Got this one yesterday afternoon. Had rooting in my hay patch 2 previous nights. None this morning. Lol. Model 12 shotgun with buckshot was weapon of choice.


----------



## somedevildawg (Jun 20, 2011)

Kill em all......


----------



## Farmall706 (Sep 4, 2011)

I know about 30 people, myself included ready to kill some hogs. Just trying to save up the money and find a place.


----------



## jdhayboy (Aug 20, 2010)

How much for one like this?? Lol


----------



## jdhayboy (Aug 20, 2010)

Well seen more rooting in that field, I knew the track I had seen wasn't from that hog I killed.


----------



## NDVA HAYMAN (Nov 24, 2009)

Man, That's a nasty looking beast. Keep em down there. Crap


----------



## somedevildawg (Jun 20, 2011)

Hey farmall, most people will buy the ammo for you, and let you hunt em, if they r bad enuf they'll pay you to kill em...gonna need a semi auto with night vision to do any real damage though.....and a couple of buddies with the same.

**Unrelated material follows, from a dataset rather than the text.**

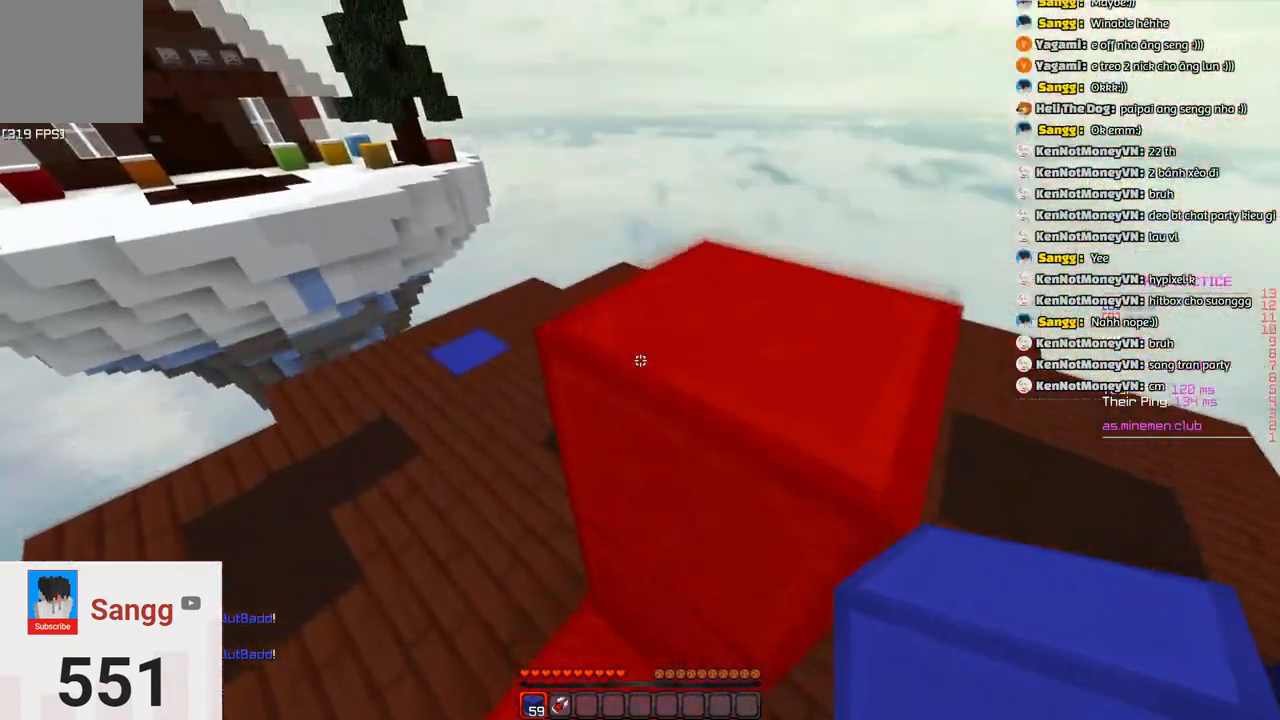
{"keys": ["a", "w"], "events": [[133, "a", "down"], [183, "space", "up"]]}
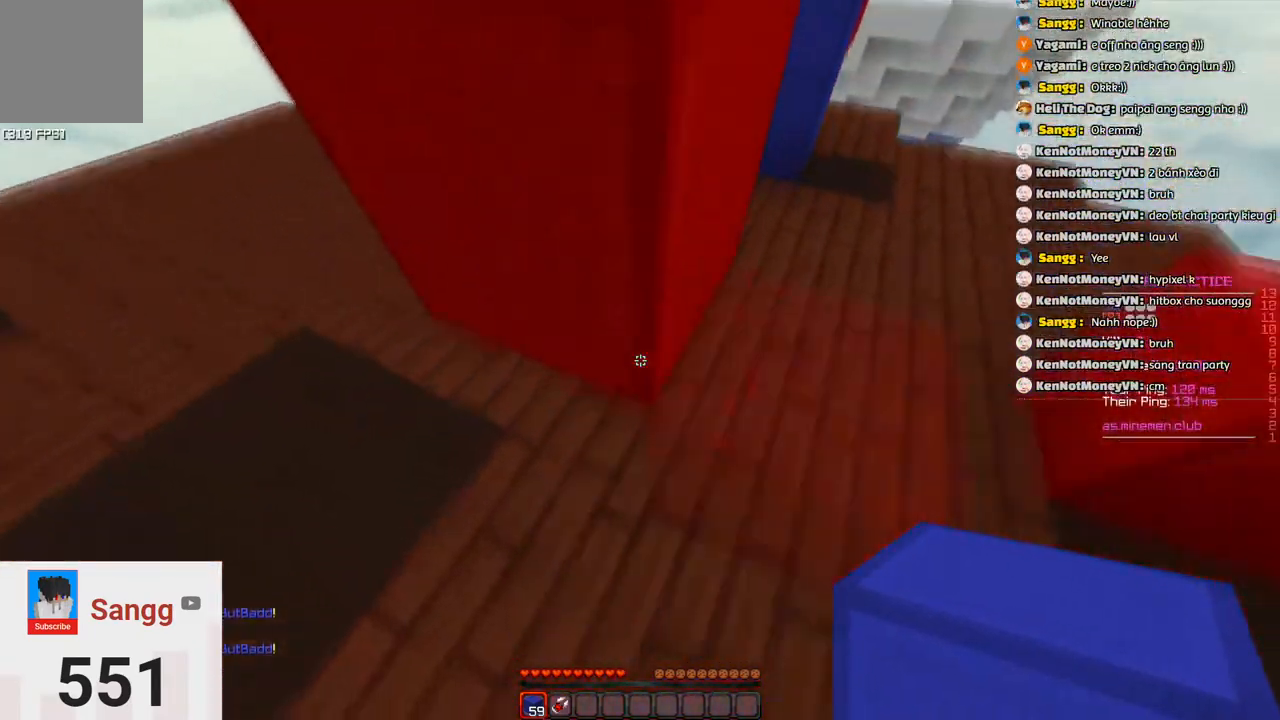
{"keys": ["a"], "events": [[150, "w", "up"], [200, "a", "up"], [266, "a", "down"]]}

That is one nasty lookn beast jdhay more than 300 I bet


----------



## jdhayboy (Aug 20, 2010)

Thats a great guess considering the picture. Everyone thinks he's way bigger. He was around 250-270, I wud say. Here's a pic of the skull mount, just got it back last week.


----------



## Vol (Jul 5, 2009)

Does the little woman know that you had "that thing" on her granite counter tops?

Regards, Mike


----------



## jdhayboy (Aug 20, 2010)

Lol thats my moms. My wife wud like to have something like that tho.


----------



## Vol (Jul 5, 2009)

JD, thats a heck of a hog.....really nice tusks and cutters. Good looking european job too!

Regards, Mike


----------